There is mention that while independent, these duchies and baronies are puppets of the Witch-King of Vasaa, who is unhappy at recent events. But that still doesn’t excuse the entire lack of discussion about the attitudes of the various leaders involved. As a pure miniatures campaign, it’s not bad, featuring a logical series of battles that get progressively tougher, that culminate in a battle that’s supposed to turn into a standoff. The hex map isn’t really needed to control the movement of armies, it can be done by feel and narration, but if the players are into it, it’s very handy for that—except for the fact that it clearly marks the secret location of the Grandfather of Assassin’s citadel. Now, the party will find out about it, and go there at some point (very possibly in the middle of all this), but that’s supposed to be a plot point.

Worse, the final part of the campaign makes no sense by the map. Bloodstone has always been known to be one of a pair of passes over the mountains separating Vasaa and Damara, and the less popular one at that. So having the Vasaan army gather a bit south of the other pass makes some sense. Having it head south to the heart of the old kingdom makes some sense, but going west towards Bloodstone might be more productive (okay, fine, the party’s forces should be in the heart of the old kingdom at this point). But, the Witch-King’s citadel isn’t that far from Bloodstone. There should be some fighting in there, even if the pass is easy to hold. No, nothing, no mention of it at all. What makes it especially odd, is the glacier placed between the two passes, and blocking the citadel from where the Vasaan army is. (Later maps do not have this bit of glacier. I recommend ignoring it if you use this module.)
########################################
_Action item_: List every proper place name that appears in the campaign review.
########################################
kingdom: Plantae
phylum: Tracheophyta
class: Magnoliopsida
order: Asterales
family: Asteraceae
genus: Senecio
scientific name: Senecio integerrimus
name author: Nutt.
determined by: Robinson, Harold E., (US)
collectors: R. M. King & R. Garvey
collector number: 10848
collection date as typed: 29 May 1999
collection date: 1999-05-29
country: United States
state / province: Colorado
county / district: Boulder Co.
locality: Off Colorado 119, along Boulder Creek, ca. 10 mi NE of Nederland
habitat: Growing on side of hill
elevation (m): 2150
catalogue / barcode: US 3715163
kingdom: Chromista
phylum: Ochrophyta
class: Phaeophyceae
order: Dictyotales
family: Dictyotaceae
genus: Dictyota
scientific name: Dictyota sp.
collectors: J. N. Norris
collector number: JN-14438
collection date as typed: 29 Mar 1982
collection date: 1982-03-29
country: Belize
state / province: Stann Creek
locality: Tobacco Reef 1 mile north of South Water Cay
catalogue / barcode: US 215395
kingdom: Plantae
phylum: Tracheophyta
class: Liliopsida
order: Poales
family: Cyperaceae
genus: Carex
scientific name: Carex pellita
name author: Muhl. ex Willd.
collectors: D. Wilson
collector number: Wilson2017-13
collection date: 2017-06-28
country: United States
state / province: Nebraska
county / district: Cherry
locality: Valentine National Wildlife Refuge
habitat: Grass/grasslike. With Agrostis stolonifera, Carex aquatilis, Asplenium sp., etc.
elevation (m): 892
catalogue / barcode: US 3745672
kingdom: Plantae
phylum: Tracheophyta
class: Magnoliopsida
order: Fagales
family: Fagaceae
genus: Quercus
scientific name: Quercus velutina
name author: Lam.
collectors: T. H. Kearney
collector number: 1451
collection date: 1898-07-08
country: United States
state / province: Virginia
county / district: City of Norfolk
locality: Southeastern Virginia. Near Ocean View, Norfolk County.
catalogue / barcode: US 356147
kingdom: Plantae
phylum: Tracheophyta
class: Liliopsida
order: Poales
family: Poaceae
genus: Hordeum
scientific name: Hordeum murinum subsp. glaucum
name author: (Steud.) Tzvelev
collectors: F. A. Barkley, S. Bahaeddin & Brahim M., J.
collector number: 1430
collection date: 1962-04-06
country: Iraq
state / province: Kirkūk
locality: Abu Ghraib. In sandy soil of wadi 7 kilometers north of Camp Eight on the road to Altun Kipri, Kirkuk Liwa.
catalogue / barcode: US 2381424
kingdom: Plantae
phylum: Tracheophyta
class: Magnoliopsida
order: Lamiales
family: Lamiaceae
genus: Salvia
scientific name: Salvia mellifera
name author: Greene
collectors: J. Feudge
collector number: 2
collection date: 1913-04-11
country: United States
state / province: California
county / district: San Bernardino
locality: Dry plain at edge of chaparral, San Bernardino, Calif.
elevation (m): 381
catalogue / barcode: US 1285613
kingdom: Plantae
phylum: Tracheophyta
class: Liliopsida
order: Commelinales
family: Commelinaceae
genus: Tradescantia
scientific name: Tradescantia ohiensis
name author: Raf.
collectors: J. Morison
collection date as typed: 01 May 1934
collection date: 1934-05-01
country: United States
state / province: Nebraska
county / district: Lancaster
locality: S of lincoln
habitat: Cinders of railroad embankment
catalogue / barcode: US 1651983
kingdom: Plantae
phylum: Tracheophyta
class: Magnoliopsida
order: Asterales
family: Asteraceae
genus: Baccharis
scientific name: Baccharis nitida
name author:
########################################
_Answer_: Vasaa, Damara, Bloodstone